▸ **Tâches à réaliser**
**A.** D'après le texte sur Senelec, combien de temps de délestage chaque client a-t-il subi en moyenne en 2024 ?
**B.** Présentez sous forme de liste le paragraphe du texte sur Senelec qui commence par « Les écarts par rapport aux normes ».
**C.** Recopiez mot pour mot le passage du texte sur Senelec qui commence à "Onze normes pour" et se termine à "souligne Boubacar Mbengue.".

### Texte extrait ###

Les concessionnaires ruraux doivent également contribuer à cet effort : Comasel : 21 870 nouveaux abonnés d’ici 2026 ; SCL : 9 694 d’ici 2027 ; ERA : 17 158 d’ici 2028. « Ces objectifs ne sont pas indicatifs, mais contractuels ; leur non-respect expose les opérateurs à des sanctions », insiste l’expert.

Onze normes pour Senelec : un bilan 2024 en demi-teinte

Senelec est évaluée sur onze indicateurs couvrant l’ensemble de la chaîne de service : délais de branchement, énergie non fournie, fréquence et durée des coupures, qualité du courant, service client, fiabilité du prépaiement, vérification des compteurs et facturation électronique.

Le bilan 2024 fait apparaître des résultats contrastés.

« Sur l’énergie non fournie, le niveau est satisfaisant : 0,26 %, pour une norme fixée à 0,5 %. Le nombre de coupures, 9 interruptions par client, pour un maximum autorisé de 10 reste également conforme », souligne Boubacar Mbengue.

Mais la durée des coupures demeure problématique. « Chaque client a subi en moyenne 6 h 40 min de délestage, soit plus de quatre fois la norme d’1 h 30 min. Ce dépassement de 347 % révèle une lenteur préoccupante dans le rétablissement du service », déplore l’expert. Cette carence fragilise l’activité économique : « Dans une économie visant l’émergence, une telle instabilité constitue un handicap compétitif majeur. »

Un régime de sanctions réellement dissuasif

Les écarts par rapport aux normes entraînent des pénalités financières particulièrement lourdes. Pour Senelec : 1 410 FCFA par kWh d’énergie non fournie au-delà du seuil autorisé, dans la limite de 2 % du chiffre d’affaires ; 100 millions FCFA pour chaque coupure excédentaire au-delà de la norme de 10.

« Avec un chiffre d’affaires supérieur à 400 milliards de FCFA, le plafond de pénalités peut atteindre près de 8 milliards », précise M. Mbengue. Les concessionnaires ruraux sont également concernés : 6 669 FCFA par jour de retard pour la vérification d’un compteur ; 5 000 FCFA par jour pour COGELEC en cas de retard de réponse aux réclamations.

### Lignes enregistrées ###

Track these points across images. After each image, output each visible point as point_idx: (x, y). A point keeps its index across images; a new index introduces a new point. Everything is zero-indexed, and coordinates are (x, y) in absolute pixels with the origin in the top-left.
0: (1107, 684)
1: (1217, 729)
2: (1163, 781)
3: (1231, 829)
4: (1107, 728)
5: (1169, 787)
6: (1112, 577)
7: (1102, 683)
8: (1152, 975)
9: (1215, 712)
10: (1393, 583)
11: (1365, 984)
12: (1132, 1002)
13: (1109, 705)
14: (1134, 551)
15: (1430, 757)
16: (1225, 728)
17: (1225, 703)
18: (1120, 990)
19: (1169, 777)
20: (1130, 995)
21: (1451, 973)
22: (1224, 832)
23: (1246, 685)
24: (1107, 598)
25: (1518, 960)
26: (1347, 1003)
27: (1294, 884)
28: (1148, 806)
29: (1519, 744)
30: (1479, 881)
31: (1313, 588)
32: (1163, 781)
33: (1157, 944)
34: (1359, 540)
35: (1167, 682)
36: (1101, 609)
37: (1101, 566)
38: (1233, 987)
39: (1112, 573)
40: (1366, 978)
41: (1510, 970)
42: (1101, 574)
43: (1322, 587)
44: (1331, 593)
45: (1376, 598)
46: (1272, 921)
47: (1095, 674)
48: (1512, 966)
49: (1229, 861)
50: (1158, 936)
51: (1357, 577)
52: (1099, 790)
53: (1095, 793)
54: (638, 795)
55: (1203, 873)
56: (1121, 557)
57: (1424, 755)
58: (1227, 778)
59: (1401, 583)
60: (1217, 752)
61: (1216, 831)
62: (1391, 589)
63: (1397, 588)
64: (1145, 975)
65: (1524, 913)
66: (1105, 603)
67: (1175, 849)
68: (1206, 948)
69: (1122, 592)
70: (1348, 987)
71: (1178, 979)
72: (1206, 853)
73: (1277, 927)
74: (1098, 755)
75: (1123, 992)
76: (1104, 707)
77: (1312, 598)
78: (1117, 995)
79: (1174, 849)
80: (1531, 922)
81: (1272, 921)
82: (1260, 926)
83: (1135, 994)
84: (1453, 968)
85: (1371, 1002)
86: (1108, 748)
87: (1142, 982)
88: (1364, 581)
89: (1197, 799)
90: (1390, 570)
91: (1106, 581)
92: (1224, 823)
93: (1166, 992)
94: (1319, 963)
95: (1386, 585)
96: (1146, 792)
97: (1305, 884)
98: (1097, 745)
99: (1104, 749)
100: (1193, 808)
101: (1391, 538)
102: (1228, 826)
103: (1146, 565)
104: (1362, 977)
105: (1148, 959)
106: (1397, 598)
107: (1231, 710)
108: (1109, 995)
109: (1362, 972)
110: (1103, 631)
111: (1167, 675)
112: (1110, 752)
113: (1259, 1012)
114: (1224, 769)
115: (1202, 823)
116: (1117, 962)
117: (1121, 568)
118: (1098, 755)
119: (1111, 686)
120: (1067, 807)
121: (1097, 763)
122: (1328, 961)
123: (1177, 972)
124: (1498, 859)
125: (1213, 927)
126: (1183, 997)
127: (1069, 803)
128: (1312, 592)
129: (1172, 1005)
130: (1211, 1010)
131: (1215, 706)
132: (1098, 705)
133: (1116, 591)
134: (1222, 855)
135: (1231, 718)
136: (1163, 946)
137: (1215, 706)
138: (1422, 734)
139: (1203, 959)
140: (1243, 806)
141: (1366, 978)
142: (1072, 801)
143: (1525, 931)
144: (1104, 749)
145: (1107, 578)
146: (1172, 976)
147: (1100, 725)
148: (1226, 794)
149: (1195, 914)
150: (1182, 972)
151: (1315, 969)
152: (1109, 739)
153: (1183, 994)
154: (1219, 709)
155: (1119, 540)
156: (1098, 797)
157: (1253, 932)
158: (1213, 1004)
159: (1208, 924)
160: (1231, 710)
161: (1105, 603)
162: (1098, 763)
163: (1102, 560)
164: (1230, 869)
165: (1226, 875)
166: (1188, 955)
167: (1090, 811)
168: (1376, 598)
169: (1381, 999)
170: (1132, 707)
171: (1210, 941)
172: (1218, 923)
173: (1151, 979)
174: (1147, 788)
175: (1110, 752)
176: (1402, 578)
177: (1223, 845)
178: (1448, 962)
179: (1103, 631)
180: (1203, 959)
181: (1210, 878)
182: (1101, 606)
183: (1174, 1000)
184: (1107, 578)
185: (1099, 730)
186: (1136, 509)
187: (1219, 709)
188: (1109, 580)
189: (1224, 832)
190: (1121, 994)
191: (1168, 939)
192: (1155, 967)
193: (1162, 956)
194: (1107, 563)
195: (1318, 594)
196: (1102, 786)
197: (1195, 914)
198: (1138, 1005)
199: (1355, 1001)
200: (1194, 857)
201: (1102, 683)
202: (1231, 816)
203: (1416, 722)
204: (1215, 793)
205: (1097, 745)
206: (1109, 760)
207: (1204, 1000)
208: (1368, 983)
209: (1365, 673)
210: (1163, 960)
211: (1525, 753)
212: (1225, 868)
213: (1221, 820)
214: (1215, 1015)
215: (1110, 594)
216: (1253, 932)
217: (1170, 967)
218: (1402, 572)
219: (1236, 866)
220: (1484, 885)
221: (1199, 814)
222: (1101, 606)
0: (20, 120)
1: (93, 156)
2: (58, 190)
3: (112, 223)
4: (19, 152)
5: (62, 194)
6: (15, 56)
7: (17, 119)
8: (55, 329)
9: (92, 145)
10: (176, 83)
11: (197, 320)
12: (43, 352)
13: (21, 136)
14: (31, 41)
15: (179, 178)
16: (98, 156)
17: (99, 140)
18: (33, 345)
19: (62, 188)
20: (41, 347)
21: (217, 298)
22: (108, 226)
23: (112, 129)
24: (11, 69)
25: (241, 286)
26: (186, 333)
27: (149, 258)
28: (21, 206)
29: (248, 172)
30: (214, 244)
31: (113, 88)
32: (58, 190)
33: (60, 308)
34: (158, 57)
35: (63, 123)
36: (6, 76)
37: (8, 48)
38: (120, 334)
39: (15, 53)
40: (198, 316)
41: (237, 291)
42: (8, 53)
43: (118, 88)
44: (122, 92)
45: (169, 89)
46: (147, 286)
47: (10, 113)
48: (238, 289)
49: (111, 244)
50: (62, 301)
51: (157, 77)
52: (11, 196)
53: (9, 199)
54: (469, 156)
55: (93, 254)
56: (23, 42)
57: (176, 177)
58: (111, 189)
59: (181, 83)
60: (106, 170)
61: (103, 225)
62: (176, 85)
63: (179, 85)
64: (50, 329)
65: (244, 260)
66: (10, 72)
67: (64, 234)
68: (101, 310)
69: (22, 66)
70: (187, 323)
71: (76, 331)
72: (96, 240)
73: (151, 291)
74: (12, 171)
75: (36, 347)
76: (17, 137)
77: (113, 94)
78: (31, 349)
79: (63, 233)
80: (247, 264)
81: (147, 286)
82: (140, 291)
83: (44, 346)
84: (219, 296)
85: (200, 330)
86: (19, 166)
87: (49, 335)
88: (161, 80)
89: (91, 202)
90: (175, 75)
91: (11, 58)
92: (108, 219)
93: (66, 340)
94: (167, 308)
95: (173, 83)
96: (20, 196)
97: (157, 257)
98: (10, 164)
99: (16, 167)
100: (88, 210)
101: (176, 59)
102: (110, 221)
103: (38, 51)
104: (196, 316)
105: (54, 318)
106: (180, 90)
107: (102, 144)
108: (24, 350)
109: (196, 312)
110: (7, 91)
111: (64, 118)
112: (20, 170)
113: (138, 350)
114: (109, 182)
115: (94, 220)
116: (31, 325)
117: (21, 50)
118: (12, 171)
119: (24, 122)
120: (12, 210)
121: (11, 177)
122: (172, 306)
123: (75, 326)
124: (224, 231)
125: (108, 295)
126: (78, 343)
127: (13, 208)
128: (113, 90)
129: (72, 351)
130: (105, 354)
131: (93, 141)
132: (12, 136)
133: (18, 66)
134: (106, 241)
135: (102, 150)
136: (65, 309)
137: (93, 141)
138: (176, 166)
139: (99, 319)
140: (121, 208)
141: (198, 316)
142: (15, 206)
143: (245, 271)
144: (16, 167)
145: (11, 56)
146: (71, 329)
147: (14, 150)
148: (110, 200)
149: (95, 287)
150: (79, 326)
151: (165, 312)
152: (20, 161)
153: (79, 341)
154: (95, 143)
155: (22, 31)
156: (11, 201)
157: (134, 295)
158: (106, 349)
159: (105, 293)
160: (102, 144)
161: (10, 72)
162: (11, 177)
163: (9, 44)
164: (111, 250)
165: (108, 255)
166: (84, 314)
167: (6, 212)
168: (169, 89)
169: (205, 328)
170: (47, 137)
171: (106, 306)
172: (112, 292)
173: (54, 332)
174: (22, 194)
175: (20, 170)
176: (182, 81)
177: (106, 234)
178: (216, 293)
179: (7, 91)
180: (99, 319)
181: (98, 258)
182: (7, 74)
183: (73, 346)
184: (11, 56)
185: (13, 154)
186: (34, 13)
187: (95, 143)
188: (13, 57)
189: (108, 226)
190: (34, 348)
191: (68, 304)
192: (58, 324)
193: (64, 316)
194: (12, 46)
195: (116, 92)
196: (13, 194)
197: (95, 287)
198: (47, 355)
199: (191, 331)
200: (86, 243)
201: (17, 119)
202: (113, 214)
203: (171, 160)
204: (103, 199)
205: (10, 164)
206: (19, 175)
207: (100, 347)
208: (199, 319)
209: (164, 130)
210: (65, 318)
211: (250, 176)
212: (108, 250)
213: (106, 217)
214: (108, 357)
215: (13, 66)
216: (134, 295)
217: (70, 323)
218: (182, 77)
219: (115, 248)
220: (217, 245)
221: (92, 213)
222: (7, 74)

###

▸ **Réponses attendues**
**A.** 6 h 40 min

**B.**
Pénalités financières lourdes en cas d'écart par rapport aux normes, pour Senelec :
- 1 410 FCFA par kWh d'énergie non fournie au-delà du seuil autorisé, dans la limite de 2 % du chiffre d'affaires ;
- 100 millions FCFA pour chaque coupure excédentaire au-delà de la norme de 10.

**C.**
Onze normes pour Senelec : un bilan 2024 en demi-teinte

Senelec est évaluée sur onze indicateurs couvrant l’ensemble de la chaîne de service : délais de branchement, énergie non fournie, fréquence et durée des coupures, qualité du courant, service client, fiabilité du prépaiement, vérification des compteurs et facturation électronique.

Le bilan 2024 fait apparaître des résultats contrastés.

« Sur l’énergie non fournie, le niveau est satisfaisant : 0,26 %, pour une norme fixée à 0,5 %. Le nombre de coupures, 9 interruptions par client, pour un maximum autorisé de 10 reste également conforme », souligne Boubacar Mbengue.